| Tâche demandée 1 |
D'après l'extrait sur le conflit syrien, pourquoi une zone d'exclusion aérienne reviendrait-elle à livrer le reste de la Syrie à l'EI ? Répondez en une à trois phrases.

| Texte extrait |
Depuis, les gains supplémentaires du régime ont été âprement disputés, la plupart des percées ont été repoussées par les combattants rebelles et les habitants, tous deux encore sous le choc de la diminution de leurs forces dans la guerre avec l’EI. Pendant ce temps, l’EI rôdait à plus de 30 kilomètres, narguant le Front islamique avec une station de radio, qui joue régulièrement des chants islamiques insultant les membres du groupe.

 

« Il s’agissait de pertes stratégiques pour nous », a déclaré le commandant d’Alep suite aux gains effectués par l’EI. « Et même [encore] maintenant les Étatsuniens doutent de notre engagement à les combattre ? Lorsque [les États-Unis] sont revenus en Syrie, nous pensions que le moins qu’ils pouvaient faire était de neutraliser la flotte aérienne d’Assad. Mais elle a bombardé la ville plus qu’elle ne l’avait jamais fait auparavant, et cela avant l’arrivée des Étatsuniens. Bien sûr, nous pensons qu’ils ont un accord avec le régime. C’est évident ».

 

Bien sûr, la réalité est tout autre : les États-Unis ont simplement utilisé l’EI comme prétexte pour violer l’espace aérien syrien, l’étape suivante étant d’établir des zones interdites de survol (« no-fly zone ») qui ont en fait été prévues de longue date, pour contrecarrer l’armée arabe syrienne. Tout comme en Libye, le no-fly zone permettrait tout simplement de donner le reste de la Syrie à l’EI (et à d’autres entités affiliées à Al-Qaïda) — qui est clairement la force milicienne la plus engagée dans la lutte contre le gouvernement syrien, et clairement les bénéficiaires de la grande majorité du matériel de soutien fourni par l’OTAN et leurs partenaires régionaux, notamment l’Arabie saoudite, le Qatar et Israël.

| Lignes |

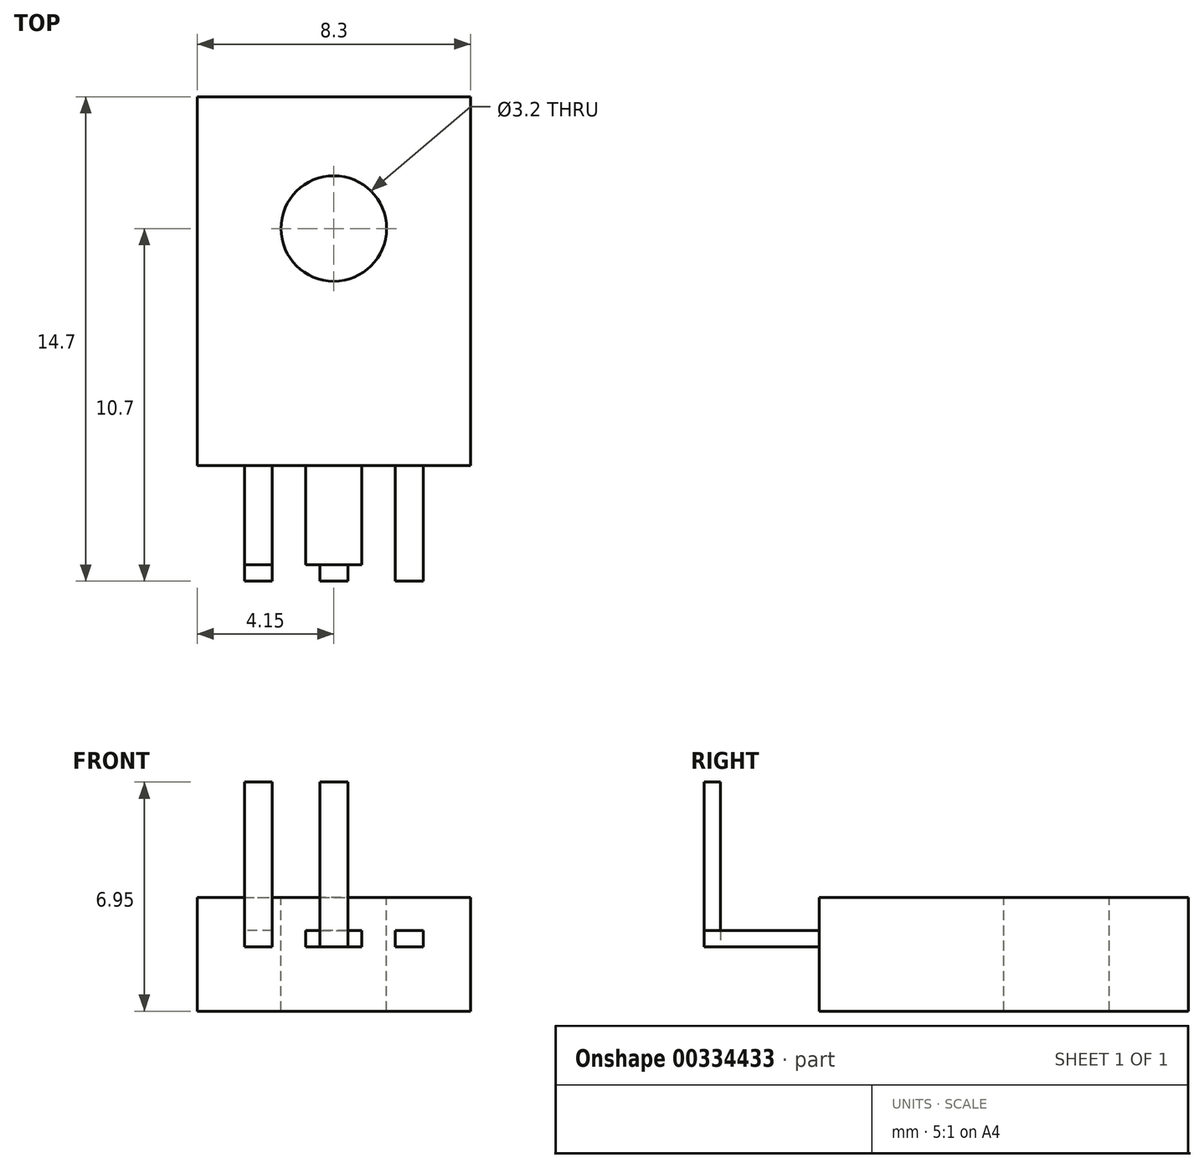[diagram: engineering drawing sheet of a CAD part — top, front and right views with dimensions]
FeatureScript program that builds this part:
annotation { "Feature Type Name" : "Feature", "Feature Type Description" : "" }
export const myFeature = defineFeature(function(context is Context, id is Id, definition is map)
    precondition{}
    {
        {
            var Q0;
            Q0=qCreatedBy(makeId("Top.planeOp"),FACE);
            var sketch = newSketch(context, id + "F0", { "sketchPlane" : qUnion([Q0])});
            skLineSegment(sketch, "E0.bottom", {"start": v(-4.15, 5.6) * mm, "end": v(4.15, 5.6) * mm});
            skLineSegment(sketch, "E0.top", {"start": v(-4.15, -5.6) * mm, "end": v(4.15, -5.6) * mm});
            skLineSegment(sketch, "E0.left", {"start": v(-4.15, 5.6) * mm, "end": v(-4.15, -5.6) * mm});
            skLineSegment(sketch, "E0.right", {"start": v(4.15, 5.6) * mm, "end": v(4.15, -5.6) * mm});
            skPoint(sketch, "E0.middle", {"position": v(0, 0) * mm});
            skSolve(sketch);
        }
        {
            var Q0;
            Q0=makeQuery(id+"F0.imprint","IMPRINT",FACE,{"disambiguationData":[TD([[makeQuery(id+"F0.imprint","IMPRINT",EDGE,{"derivedFrom":sQuery(id+"F0.wireOp",EDGE,"E0.bottom")}),-1.0]])]});
            extrude(context, id + "F1", {"entities" : qUnion([Q0]), "depth" : 3.45 * mm});
        }
        {
            var Q0;
            Q0=makeQuery(id+"F1.opExtrude","CAP_FACE",FACE,{"disambiguationData":[OSD([sQuery(id+"F0.wireOp",EDGE,"E0.bottom"),sQuery(id+"F0.wireOp",EDGE,"E0.top"),sQuery(id+"F0.wireOp",EDGE,"E0.left"),sQuery(id+"F0.wireOp",EDGE,"E0.right")])],"isStart":false});
            var sketch = newSketch(context, id + "F2", { "sketchPlane" : qUnion([Q0])});
            skPoint(sketch, "E1", {"position": v(0, 1.6) * mm});
            skPoint(sketch, "E1.positionSnap0", {"position": v(0, 5.6) * mm});
            skSolve(sketch);
        }
        {
            var Q0;
            Q0=sQuery(id+"F2.wireOp",VERTEX,"E1");
            var Q1;
            Q1=makeQuery(id+"F1.opExtrude","SWEPT_BODY",BODY,{"disambiguationData":[OSD([sQuery(id+"F0.wireOp",EDGE,"E0.bottom"),sQuery(id+"F0.wireOp",EDGE,"E0.top"),sQuery(id+"F0.wireOp",EDGE,"E0.left"),sQuery(id+"F0.wireOp",EDGE,"E0.right")])]});
            hole(context, id + "F3", {"style" : HoleStyle.SIMPLE, "endStyle" : HoleEndStyle.THROUGH, "holeDiameter" : 3.2 * mm, "tappedDepth" : 13.2 * mm, "tapClearance" : 3, "startFromSketch" : true, "locations" : qUnion([Q0]), "scope" : qUnion([Q1])});
        }
        {
            var Q0;
            Q0=makeQuery(id+"F1.opExtrude","SWEPT_FACE",FACE,{"disambiguationData":[OSD([sQuery(id+"F0.wireOp",EDGE,"E0.top")])]});
            var sketch = newSketch(context, id + "F4", { "sketchPlane" : qUnion([Q0])});
            skLineSegment(sketch, "E2.bottom", {"start": v(-2.72, 2.45) * mm, "end": v(-1.86, 2.45) * mm});
            skLineSegment(sketch, "E2.top", {"start": v(-2.72, 1.95) * mm, "end": v(-1.86, 1.95) * mm});
            skLineSegment(sketch, "E2.left", {"start": v(-2.71, 2.45) * mm, "end": v(-2.71, 1.95) * mm});
            skLineSegment(sketch, "E2.right", {"start": v(-1.86, 2.45) * mm, "end": v(-1.86, 1.95) * mm});
            skLineSegment(sketch, "E3.bottom", {"start": v(-0.85, 2.45) * mm, "end": v(0.85, 2.45) * mm});
            skLineSegment(sketch, "E3.top", {"start": v(-0.85, 1.95) * mm, "end": v(0.85, 1.95) * mm});
            skLineSegment(sketch, "E3.left", {"start": v(-0.85, 2.45) * mm, "end": v(-0.85, 1.95) * mm});
            skLineSegment(sketch, "E3.right", {"start": v(0.85, 2.45) * mm, "end": v(0.85, 1.95) * mm});
            skLineSegment(sketch, "E4.bottom", {"start": v(1.86, 2.45) * mm, "end": v(2.71, 2.45) * mm});
            skLineSegment(sketch, "E4.top", {"start": v(1.86, 1.95) * mm, "end": v(2.71, 1.95) * mm});
            skLineSegment(sketch, "E4.left", {"start": v(1.87, 2.45) * mm, "end": v(1.87, 1.95) * mm});
            skLineSegment(sketch, "E4.right", {"start": v(2.72, 2.45) * mm, "end": v(2.72, 1.95) * mm});
            skPoint(sketch, "E5", {"position": v(0, 2.45) * mm});
            skPoint(sketch, "E6", {"position": v(-2.3, 2.45) * mm});
            skPoint(sketch, "E7", {"position": v(2.3, 2.45) * mm});
            skSolve(sketch);
        }
        {
            var Q0;
            Q0=makeQuery(id+"F4.imprint","IMPRINT",FACE,{"disambiguationData":[TD([[makeQuery(id+"F4.imprint","IMPRINT",EDGE,{"derivedFrom":sQuery(id+"F4.wireOp",EDGE,"E2.bottom")}),-1.0]])]});
            var Q1;
            Q1=makeQuery(id+"F4.imprint","IMPRINT",FACE,{"disambiguationData":[TD([[makeQuery(id+"F4.imprint","IMPRINT",EDGE,{"derivedFrom":sQuery(id+"F4.wireOp",EDGE,"E3.bottom")}),-1.0]])]});
            var Q2;
            Q2=makeQuery(id+"F4.imprint","IMPRINT",FACE,{"disambiguationData":[TD([[makeQuery(id+"F4.imprint","IMPRINT",EDGE,{"derivedFrom":sQuery(id+"F4.wireOp",EDGE,"E4.bottom")}),-1.0]])]});
            extrude(context, id + "F5", {"entities" : qUnion([Q0, Q1, Q2]), "depth" : 3.5 * mm});
        }
        {
            var Q0;
            Q0=makeQuery(id+"F5.opExtrude","SWEPT_FACE",FACE,{"disambiguationData":[OSD([sQuery(id+"F4.wireOp",EDGE,"E3.top")])]});
            var sketch = newSketch(context, id + "F6", { "sketchPlane" : qUnion([Q0])});
            skLineSegment(sketch, "E8.bottom", {"start": v(-2.71, 9.1) * mm, "end": v(2.72, 9.1) * mm});
            skLineSegment(sketch, "E8.top", {"start": v(-2.71, 8.6) * mm, "end": v(2.72, 8.6) * mm});
            skLineSegment(sketch, "E8.left", {"start": v(-2.71, 9.1) * mm, "end": v(-2.71, 8.6) * mm});
            skLineSegment(sketch, "E8.right", {"start": v(2.72, 9.1) * mm, "end": v(2.72, 8.6) * mm});
            skLineSegment(sketch, "E9", {"start": v(-1.86, 8.6) * mm, "end": v(-1.86, 9.1) * mm});
            skLineSegment(sketch, "E10", {"start": v(-0.42, 9.1) * mm, "end": v(-0.42, 8.6) * mm});
            skLineSegment(sketch, "E11", {"start": v(0.43, 9.1) * mm, "end": v(0.43, 8.6) * mm});
            skLineSegment(sketch, "E12.bottom", {"start": v(1.87, 9.1) * mm, "end": v(2.72, 9.1) * mm});
            skLineSegment(sketch, "E12.top", {"start": v(1.87, 8.6) * mm, "end": v(2.72, 8.6) * mm});
            skLineSegment(sketch, "E12.left", {"start": v(1.87, 9.1) * mm, "end": v(1.87, 8.6) * mm});
            skLineSegment(sketch, "E13", {"start": v(-0.42, 8.85) * mm, "end": v(0.43, 8.85) * mm, "construction": true});
            skPoint(sketch, "E14", {"position": v(0, 8.85) * mm});
            skPoint(sketch, "E15", {"position": v(0, 9.1) * mm});
            skSolve(sketch);
        }
        {
            var Q0;
            Q0=makeQuery(id+"F6.imprint","IMPRINT",FACE,{"disambiguationData":[TD([[makeQuery(id+"F6.imprint","IMPRINT",EDGE,{"derivedFrom":sQuery(id+"F6.wireOp",EDGE,"E12.bottom")}),-1.0]])]});
            var Q1;
            {var subQ0=sQuery(id+"F6.wireOp",EDGE,"E10");Q1=makeQuery(id+"F6.imprint","IMPRINT",FACE,{"disambiguationData":[TD([[makeQuery(id+"F6.imprint","IMPRINT",EDGE,{"derivedFrom":subQ0}),1.0]])]});}
            var Q2;
            {var subQ0=sQuery(id+"F6.wireOp",EDGE,"E8.left");Q2=makeQuery(id+"F6.imprint","IMPRINT",FACE,{"disambiguationData":[TD([[makeQuery(id+"F6.imprint","IMPRINT",EDGE,{"derivedFrom":subQ0}),1.0]])]});}
            extrude(context, id + "F7", {"entities" : qUnion([Q0, Q1, Q2]), "operationType" : NewBodyOperationType.ADD, "oppositeDirection" : true, "depth" : 5 * mm});
        }
        {
            var Q0;
            {var subQ0=sQuery(id+"F6.wireOp",EDGE,"E8.bottom");Q0=makeQuery(id+"F7.boolean.opBoolean","MERGE",FACE,{"derivedFrom":[makeQuery(id+"F5.opExtrude","CAP_FACE",FACE,{"disambiguationData":[OSD([sQuery(id+"F4.wireOp",EDGE,"E3.bottom"),sQuery(id+"F4.wireOp",EDGE,"E3.top"),sQuery(id+"F4.wireOp",EDGE,"E3.left"),sQuery(id+"F4.wireOp",EDGE,"E3.right")])],"isStart":false}),makeQuery(id+"F7.opExtrude","SWEPT_FACE",FACE,{"disambiguationData":[OSD([subQ0]),TDD([makeQuery(id+"F6.imprint","IMPRINT",EDGE,{"disambiguationData":[TD([[makeQuery(id+"F6.imprint","INTERSECT",VERTEX,{"derivedFrom":[subQ0,sQuery(id+"F6.wireOp",EDGE,"E10")]}),-1.0]])],"derivedFrom":subQ0})])]})]});}
            var sketch = newSketch(context, id + "F8", { "sketchPlane" : qUnion([Q0])});
            skLineSegment(sketch, "E16.bottom", {"start": v(-0.85, 2.45) * mm, "end": v(-0.42, 2.45) * mm});
            skLineSegment(sketch, "E16.top", {"start": v(-0.85, 1.95) * mm, "end": v(-0.42, 1.95) * mm});
            skLineSegment(sketch, "E16.left", {"start": v(-0.85, 2.45) * mm, "end": v(-0.85, 1.95) * mm});
            skLineSegment(sketch, "E16.right", {"start": v(-0.42, 2.45) * mm, "end": v(-0.42, 1.95) * mm});
            skLineSegment(sketch, "E17.bottom", {"start": v(0.85, 2.45) * mm, "end": v(0.43, 2.45) * mm});
            skLineSegment(sketch, "E17.top", {"start": v(0.85, 1.95) * mm, "end": v(0.43, 1.95) * mm});
            skLineSegment(sketch, "E17.left", {"start": v(0.85, 2.45) * mm, "end": v(0.85, 1.95) * mm});
            skLineSegment(sketch, "E17.right", {"start": v(0.43, 2.45) * mm, "end": v(0.43, 1.95) * mm});
            skSolve(sketch);
        }
        {
            var Q0;
            Q0=makeQuery(id+"F8.imprint","IMPRINT",FACE,{"disambiguationData":[TD([[makeQuery(id+"F8.imprint","IMPRINT",EDGE,{"derivedFrom":sQuery(id+"F8.wireOp",EDGE,"E16.bottom")}),-1.0]])]});
            var Q1;
            Q1=makeQuery(id+"F8.imprint","IMPRINT",FACE,{"disambiguationData":[TD([[makeQuery(id+"F8.imprint","IMPRINT",EDGE,{"derivedFrom":sQuery(id+"F8.wireOp",EDGE,"E17.bottom")}),-1.0]])]});
            extrude(context, id + "F9", {"entities" : qUnion([Q0, Q1]), "operationType" : NewBodyOperationType.REMOVE, "oppositeDirection" : true, "depth" : 0.5 * mm});
        }
    });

| Tâche demandée 2 |
Présentez sous forme de tableau Markdown, avec les colonnes « Numéro » et « Contenu », la partie des entrées qui va de leur début jusqu'à la ligne contenant « export const myFeature », incluse, sans les lignes vides. Laissez les images de côté.

| Bonne réponse 1 |
Selon l'extrait, l'EI est clairement la force milicienne la plus engagée dans la lutte contre le gouvernement syrien. Il est aussi le principal bénéficiaire du matériel de soutien fourni par l'OTAN et ses partenaires régionaux, notamment l'Arabie saoudite, le Qatar et Israël.

| Bonne réponse 2 |
| Numéro | Contenu |
|---|---|
| 1 | [diagram: engineering drawing sheet of a CAD part — top, front and right views with dimensions] |
| 2 | FeatureScript program that builds this part: |
| 3 | annotation { "Feature Type Name" : "Feature", "Feature Type Description" : "" } |
| 4 | export const myFeature = defineFeature(function(context is Context, id is Id, definition is map) |